[start Excerpt to read]

The Water Jugs are a classic puzzle going back centuries with many variations. While the specific numbers involved may change from one telling to the next the general form is one small jug (cup, barrel, bucket, etc.) and one large one. Each with an integer capacity of units (liters, gallons, ounces, etc.) The goal of the puzzle is to use only those two containers and a supply of water (or other liquid) to measure out some specific integer amount.
Although not specified the two values are usually coprime, also known as relatively prime, that is the two numbers have only 1 as a common divisor. Furthermore, the target number is some value between 1 and one less than the larger of the two jugs. In some variations the solution may be to solve for all of those values instead of just one of them.
An example may help illustrate. I’ll use what is probably the most famous example of the puzzle – that found in the movie Die Hard 3. In the movie Samuel L. Jackson and Bruce Willis are tasked with using a 3 gallon jug and a 5 gallon jug to measure out 4 gallons of water from a fountain.

[end Excerpt to read]
[start Data]

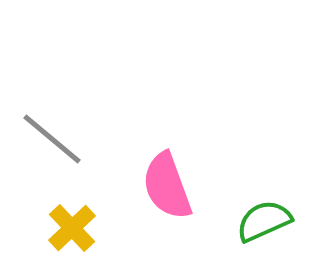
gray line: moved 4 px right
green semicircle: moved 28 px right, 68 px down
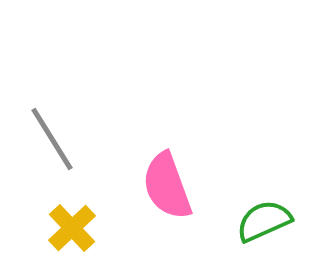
gray line: rotated 18 degrees clockwise
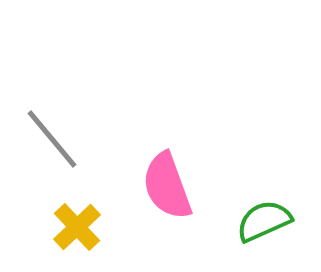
gray line: rotated 8 degrees counterclockwise
yellow cross: moved 5 px right, 1 px up
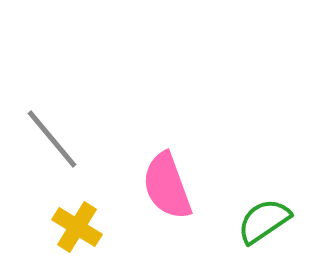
green semicircle: rotated 10 degrees counterclockwise
yellow cross: rotated 15 degrees counterclockwise
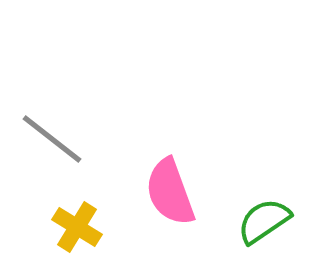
gray line: rotated 12 degrees counterclockwise
pink semicircle: moved 3 px right, 6 px down
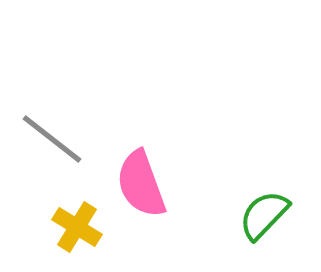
pink semicircle: moved 29 px left, 8 px up
green semicircle: moved 6 px up; rotated 12 degrees counterclockwise
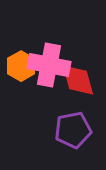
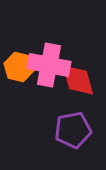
orange hexagon: moved 2 px left, 1 px down; rotated 16 degrees counterclockwise
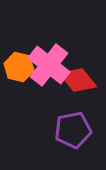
pink cross: rotated 27 degrees clockwise
red diamond: rotated 24 degrees counterclockwise
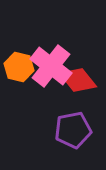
pink cross: moved 2 px right, 1 px down
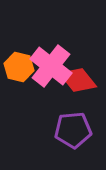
purple pentagon: rotated 6 degrees clockwise
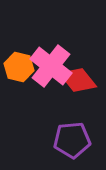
purple pentagon: moved 1 px left, 10 px down
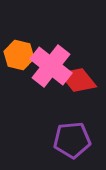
orange hexagon: moved 12 px up
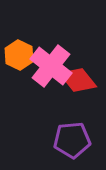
orange hexagon: rotated 12 degrees clockwise
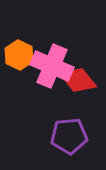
pink cross: moved 1 px right; rotated 15 degrees counterclockwise
purple pentagon: moved 3 px left, 4 px up
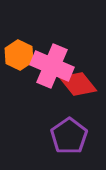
red diamond: moved 4 px down
purple pentagon: rotated 30 degrees counterclockwise
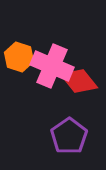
orange hexagon: moved 2 px down; rotated 8 degrees counterclockwise
red diamond: moved 1 px right, 3 px up
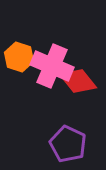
red diamond: moved 1 px left
purple pentagon: moved 1 px left, 8 px down; rotated 12 degrees counterclockwise
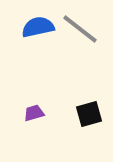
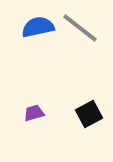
gray line: moved 1 px up
black square: rotated 12 degrees counterclockwise
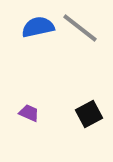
purple trapezoid: moved 5 px left; rotated 40 degrees clockwise
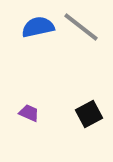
gray line: moved 1 px right, 1 px up
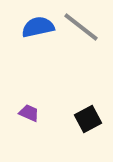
black square: moved 1 px left, 5 px down
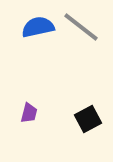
purple trapezoid: rotated 80 degrees clockwise
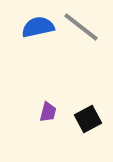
purple trapezoid: moved 19 px right, 1 px up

[end Data]

**Actions to take:**
- 1) Answer these about the water jug puzzle text:
(a) What is the only common divisor the two jug values usually share?
(b) Which movie does the best-known example come from?
(c) How many gallons must be measured out in that example?
- 2) In the water jug puzzle text, swap "fountain" for "well" and write out the part between "An example may" and "from a fountain.", inclusive.

**Worked answers:**
- 1)
(a) 1
(b) Die Hard 3
(c) 4 gallons

- 2)
An example may help illustrate. I’ll use what is probably the most famous example of the puzzle – that found in the movie Die Hard 3. In the movie Samuel L. Jackson and Bruce Willis are tasked with using a 3 gallon jug and a 5 gallon jug to measure out 4 gallons of water from a well.